Why are the best Christmas ads the ones that tap into our inner child?

Why are the best Christmas ads the ones that tap into our inner child?

The best Christmas is the one you’ll never have again – the one when you were 8 years old, wide-eyed with wonder, tearing into the gift you’d secretly wished for all year.

It’s not just a memory; it’s a feeling – that fleeting, boundless joy that no adult Christmas quite recaptures. Sadly, that magical feeling becomes elusive when we get older, so the closest brands can get is to spark a memory of it.

When you think about it, Christmas is a celebration of the nostalgia we feel towards past Christmases. 

That’s why old Christmas songs sound the best, why the best Christmas films are the classics, and why the best Christmas present you ever got was given to you between the ages of 5 and 10. That there is peak Christmas. Everything after is an effort to feel that again.

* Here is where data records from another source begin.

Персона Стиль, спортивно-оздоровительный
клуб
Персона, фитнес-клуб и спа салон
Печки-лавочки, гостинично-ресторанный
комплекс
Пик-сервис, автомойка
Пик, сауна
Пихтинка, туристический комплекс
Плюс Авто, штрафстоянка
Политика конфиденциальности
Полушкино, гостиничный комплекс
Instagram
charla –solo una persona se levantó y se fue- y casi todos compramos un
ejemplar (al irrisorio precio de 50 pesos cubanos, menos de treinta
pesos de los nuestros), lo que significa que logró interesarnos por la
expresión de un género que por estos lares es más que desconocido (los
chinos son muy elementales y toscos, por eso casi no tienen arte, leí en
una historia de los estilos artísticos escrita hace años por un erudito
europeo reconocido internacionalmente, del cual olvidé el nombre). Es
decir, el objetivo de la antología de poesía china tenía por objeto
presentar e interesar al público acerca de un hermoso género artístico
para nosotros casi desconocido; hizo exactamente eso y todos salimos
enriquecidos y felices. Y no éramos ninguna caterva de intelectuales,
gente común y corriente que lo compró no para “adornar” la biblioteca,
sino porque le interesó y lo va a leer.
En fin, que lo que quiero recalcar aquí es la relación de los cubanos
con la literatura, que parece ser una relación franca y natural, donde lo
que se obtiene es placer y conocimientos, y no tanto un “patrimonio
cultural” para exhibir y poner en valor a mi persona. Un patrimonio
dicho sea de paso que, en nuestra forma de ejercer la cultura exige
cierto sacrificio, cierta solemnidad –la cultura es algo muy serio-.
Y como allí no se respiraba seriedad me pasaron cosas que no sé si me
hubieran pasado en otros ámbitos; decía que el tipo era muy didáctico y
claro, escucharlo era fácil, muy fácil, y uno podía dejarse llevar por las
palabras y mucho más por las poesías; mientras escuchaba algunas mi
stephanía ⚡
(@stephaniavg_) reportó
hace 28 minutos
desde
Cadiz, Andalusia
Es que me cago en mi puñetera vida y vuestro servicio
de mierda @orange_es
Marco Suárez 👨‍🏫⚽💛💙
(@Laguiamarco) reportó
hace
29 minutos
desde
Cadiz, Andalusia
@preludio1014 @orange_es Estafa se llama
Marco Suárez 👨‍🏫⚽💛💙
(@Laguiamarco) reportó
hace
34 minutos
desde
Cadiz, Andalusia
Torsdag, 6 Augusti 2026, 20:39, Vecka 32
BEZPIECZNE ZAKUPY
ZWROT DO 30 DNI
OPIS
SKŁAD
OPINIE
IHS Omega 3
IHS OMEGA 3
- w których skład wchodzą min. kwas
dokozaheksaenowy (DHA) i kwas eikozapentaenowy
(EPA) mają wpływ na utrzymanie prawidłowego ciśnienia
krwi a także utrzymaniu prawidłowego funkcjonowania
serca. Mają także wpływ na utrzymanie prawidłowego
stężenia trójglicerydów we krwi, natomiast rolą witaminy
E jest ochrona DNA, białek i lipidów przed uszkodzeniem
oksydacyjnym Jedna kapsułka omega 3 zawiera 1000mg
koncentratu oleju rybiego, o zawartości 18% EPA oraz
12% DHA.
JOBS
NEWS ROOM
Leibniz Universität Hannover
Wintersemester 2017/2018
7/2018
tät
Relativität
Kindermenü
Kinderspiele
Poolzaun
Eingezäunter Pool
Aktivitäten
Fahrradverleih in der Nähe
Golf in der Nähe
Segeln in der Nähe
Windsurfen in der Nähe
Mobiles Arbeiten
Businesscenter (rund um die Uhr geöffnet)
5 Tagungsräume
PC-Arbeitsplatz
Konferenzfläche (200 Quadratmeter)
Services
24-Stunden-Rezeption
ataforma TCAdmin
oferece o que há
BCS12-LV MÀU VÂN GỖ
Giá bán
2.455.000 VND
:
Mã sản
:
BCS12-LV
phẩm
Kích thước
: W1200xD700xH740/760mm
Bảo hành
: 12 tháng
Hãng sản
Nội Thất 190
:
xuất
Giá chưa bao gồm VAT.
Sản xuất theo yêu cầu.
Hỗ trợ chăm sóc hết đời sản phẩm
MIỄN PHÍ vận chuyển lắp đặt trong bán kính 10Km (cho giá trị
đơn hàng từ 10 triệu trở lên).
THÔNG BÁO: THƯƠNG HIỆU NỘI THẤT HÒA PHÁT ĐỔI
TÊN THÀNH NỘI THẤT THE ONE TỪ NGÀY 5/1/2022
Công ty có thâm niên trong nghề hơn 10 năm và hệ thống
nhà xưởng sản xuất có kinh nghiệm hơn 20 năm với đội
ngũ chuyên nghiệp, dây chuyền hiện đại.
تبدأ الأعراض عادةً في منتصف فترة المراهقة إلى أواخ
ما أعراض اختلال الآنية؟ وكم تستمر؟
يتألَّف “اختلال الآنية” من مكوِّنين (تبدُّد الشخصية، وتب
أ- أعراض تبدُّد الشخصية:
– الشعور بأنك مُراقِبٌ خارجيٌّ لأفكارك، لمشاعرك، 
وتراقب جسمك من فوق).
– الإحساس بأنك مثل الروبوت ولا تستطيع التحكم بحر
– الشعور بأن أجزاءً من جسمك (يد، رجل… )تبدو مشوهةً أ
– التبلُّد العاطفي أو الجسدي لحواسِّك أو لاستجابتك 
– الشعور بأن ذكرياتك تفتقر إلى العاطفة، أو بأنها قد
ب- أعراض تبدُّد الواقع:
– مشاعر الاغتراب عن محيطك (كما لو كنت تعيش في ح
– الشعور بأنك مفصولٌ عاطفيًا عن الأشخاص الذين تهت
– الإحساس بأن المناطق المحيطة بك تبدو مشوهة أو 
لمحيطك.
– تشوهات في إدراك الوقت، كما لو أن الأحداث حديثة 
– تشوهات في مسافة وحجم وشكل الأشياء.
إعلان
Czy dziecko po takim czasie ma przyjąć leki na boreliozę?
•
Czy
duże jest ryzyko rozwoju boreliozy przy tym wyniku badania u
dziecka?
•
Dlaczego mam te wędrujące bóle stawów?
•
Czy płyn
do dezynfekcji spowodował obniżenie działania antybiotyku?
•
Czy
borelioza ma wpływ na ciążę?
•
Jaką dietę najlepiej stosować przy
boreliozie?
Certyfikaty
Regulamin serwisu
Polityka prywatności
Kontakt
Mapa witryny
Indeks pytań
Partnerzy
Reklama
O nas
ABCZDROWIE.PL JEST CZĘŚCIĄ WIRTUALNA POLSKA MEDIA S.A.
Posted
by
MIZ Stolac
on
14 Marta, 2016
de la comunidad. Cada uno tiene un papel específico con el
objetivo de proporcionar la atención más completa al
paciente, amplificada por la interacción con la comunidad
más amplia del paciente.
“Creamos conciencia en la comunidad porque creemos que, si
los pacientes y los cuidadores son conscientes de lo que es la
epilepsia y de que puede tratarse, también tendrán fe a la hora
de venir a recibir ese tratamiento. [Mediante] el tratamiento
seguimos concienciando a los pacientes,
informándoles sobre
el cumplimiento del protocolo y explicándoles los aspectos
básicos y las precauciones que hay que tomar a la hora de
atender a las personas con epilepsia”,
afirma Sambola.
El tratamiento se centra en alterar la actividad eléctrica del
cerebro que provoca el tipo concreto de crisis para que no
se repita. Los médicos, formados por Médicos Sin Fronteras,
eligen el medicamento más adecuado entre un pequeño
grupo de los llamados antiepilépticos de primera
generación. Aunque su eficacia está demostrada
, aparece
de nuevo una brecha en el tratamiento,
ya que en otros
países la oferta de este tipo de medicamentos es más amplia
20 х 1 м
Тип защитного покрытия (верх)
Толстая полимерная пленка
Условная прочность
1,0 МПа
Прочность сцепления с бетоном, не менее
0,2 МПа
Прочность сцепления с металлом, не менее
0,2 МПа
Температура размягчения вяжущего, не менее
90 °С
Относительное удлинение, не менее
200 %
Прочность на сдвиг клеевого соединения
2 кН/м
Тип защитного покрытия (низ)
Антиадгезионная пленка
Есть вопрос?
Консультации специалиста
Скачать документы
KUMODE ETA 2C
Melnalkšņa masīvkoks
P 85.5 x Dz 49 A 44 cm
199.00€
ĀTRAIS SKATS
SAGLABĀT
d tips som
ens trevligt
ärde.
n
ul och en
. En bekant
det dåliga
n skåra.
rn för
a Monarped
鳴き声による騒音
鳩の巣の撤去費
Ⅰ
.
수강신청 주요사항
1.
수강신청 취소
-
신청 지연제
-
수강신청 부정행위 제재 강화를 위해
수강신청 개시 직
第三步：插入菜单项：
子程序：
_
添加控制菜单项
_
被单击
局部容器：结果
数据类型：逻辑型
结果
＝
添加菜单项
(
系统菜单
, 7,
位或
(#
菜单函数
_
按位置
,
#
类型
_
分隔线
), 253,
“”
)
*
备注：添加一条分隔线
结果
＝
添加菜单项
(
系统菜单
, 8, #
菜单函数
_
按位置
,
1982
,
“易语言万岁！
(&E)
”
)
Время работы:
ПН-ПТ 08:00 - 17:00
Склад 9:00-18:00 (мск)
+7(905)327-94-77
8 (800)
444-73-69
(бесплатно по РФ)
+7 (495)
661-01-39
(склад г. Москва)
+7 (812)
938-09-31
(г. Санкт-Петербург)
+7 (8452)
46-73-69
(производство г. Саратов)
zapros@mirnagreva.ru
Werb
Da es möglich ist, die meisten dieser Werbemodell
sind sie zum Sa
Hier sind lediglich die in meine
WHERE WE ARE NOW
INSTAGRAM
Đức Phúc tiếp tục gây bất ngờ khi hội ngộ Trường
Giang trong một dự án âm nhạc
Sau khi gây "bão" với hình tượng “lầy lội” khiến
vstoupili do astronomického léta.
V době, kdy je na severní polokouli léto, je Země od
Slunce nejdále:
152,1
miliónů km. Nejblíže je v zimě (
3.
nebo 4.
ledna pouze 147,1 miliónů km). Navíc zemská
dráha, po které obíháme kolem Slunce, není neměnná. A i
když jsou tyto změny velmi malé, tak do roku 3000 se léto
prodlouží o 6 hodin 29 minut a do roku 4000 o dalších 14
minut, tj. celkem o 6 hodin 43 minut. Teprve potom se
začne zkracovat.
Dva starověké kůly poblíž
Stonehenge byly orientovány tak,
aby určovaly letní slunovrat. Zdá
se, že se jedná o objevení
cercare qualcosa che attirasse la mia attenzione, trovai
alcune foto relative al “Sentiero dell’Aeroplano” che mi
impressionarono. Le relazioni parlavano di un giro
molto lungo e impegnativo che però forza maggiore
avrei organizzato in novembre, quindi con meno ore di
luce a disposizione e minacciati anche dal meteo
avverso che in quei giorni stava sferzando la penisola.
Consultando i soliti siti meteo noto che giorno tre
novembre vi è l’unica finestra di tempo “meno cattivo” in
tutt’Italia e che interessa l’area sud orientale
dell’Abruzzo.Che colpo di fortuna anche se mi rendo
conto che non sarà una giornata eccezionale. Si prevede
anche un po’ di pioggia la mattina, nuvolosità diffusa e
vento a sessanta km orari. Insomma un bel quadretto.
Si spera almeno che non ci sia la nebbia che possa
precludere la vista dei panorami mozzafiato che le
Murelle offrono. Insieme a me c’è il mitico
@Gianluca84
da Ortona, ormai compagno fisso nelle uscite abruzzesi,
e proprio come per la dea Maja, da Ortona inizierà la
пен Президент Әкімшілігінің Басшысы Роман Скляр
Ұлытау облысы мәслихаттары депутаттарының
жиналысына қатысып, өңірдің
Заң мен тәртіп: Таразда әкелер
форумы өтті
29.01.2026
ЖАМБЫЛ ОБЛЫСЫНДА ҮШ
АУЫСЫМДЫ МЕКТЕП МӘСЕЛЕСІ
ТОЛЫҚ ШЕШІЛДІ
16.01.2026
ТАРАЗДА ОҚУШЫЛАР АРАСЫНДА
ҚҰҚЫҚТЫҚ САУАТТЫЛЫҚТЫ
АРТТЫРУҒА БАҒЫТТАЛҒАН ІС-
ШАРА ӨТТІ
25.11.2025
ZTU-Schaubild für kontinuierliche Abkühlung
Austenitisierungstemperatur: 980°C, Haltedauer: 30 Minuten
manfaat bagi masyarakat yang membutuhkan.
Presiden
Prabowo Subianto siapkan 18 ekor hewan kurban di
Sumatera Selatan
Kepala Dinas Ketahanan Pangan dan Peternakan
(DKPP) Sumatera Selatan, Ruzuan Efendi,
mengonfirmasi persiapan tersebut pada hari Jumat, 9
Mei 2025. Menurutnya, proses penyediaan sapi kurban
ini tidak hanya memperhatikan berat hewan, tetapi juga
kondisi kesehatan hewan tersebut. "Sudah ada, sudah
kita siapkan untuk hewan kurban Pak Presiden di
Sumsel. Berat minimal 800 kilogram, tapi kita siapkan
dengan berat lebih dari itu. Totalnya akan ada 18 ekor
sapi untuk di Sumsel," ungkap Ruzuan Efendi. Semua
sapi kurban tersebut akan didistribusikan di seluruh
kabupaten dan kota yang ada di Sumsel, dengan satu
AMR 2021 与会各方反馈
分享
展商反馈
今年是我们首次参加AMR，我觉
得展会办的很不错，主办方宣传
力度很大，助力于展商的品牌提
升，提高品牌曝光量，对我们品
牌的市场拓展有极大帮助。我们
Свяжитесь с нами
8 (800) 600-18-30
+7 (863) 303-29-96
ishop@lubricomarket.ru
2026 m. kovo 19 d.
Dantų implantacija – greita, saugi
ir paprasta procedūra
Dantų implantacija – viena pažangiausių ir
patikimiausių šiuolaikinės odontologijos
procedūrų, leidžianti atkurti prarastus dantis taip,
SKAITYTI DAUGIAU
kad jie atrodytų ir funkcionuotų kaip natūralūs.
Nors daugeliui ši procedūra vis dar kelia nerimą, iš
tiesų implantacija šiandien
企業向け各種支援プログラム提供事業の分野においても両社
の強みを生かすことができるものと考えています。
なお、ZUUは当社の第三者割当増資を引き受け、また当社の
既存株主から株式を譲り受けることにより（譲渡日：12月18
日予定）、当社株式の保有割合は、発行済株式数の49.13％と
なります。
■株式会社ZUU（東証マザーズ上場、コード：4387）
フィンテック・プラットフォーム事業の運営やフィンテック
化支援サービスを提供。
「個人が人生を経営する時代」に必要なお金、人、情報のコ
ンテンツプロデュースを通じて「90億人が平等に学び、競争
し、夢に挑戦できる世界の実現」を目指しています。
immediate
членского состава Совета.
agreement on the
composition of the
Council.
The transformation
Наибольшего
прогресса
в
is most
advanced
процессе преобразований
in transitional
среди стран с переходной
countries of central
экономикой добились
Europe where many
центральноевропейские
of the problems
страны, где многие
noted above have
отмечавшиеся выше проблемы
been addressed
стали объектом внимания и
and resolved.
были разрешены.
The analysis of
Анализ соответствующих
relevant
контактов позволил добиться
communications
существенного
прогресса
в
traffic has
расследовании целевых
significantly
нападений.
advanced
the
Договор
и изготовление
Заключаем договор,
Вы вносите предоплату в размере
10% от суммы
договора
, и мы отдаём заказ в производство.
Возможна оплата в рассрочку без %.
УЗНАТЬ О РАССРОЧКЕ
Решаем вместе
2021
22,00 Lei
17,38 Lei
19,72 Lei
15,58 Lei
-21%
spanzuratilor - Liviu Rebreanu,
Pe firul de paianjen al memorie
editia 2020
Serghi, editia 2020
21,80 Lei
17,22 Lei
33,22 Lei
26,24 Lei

So the key to making your ad stand out – not just for minutes, but for years – is doing something that taps into that bygone, uncontainable excitement. 

But it also needs to feel 2024 – you want to find that sweet spot between old and new whilst staying true to your brand values. That’s the recipe for cultural endurance.

Looking at this year’s crop of adverts, nostalgia is clearly a theme they had in mind too. Take a look at Tesco’s ad – it’s about a man recalling his abiding memories of making a gingerbread house with his gran as a kid. Then we’ve got Sainsbury’s and Barbour’s ads – using popular characters from children’s books and TV series'. And, of course, the John Lewis ad – literally about a woman reliving her childhood years to find the right gift.

These are the ads that hit different because they remind us of our youth. They inspire that sense of child-like excitement and comfort.

You can literally feel it bubble up as the BFG says ‘fizz-whizzy’. And as soon as you see doughy characters instantly recognisable as Aardman’s Animations pop up on your screen. Even Waitrose’s ingenious ‘Sweet Suspicion’ ad has that retro Agatha Christie vibe that harks back to those old Christmas reruns.

They’re all onto something. Essentially, it’s about helping us reconnect with our inner child. And it’s no wonder we’re seeking that connection again, with increasing financial pressures, as well as shifting political and social landscapes in the backdrop.

Consider the wider cultural trends of recent years: from fashion to film, nostalgia has been a recurring theme. Think Y2K mania, Jane Birkin-inspired bag charms, or the surge in coming-of-age stories like Euphoria, Wednesday, and Stranger Things. Across the board, we’re looking to the past – particularly our childhoods – for comfort and connection.

So it’s not about reinventing the wheel every Christmas. No – it’s about tapping into the uncontainable excitement you felt as a child on Christmas day and enticing it out of hiding once again—because it’s one feeling that’ll never get old.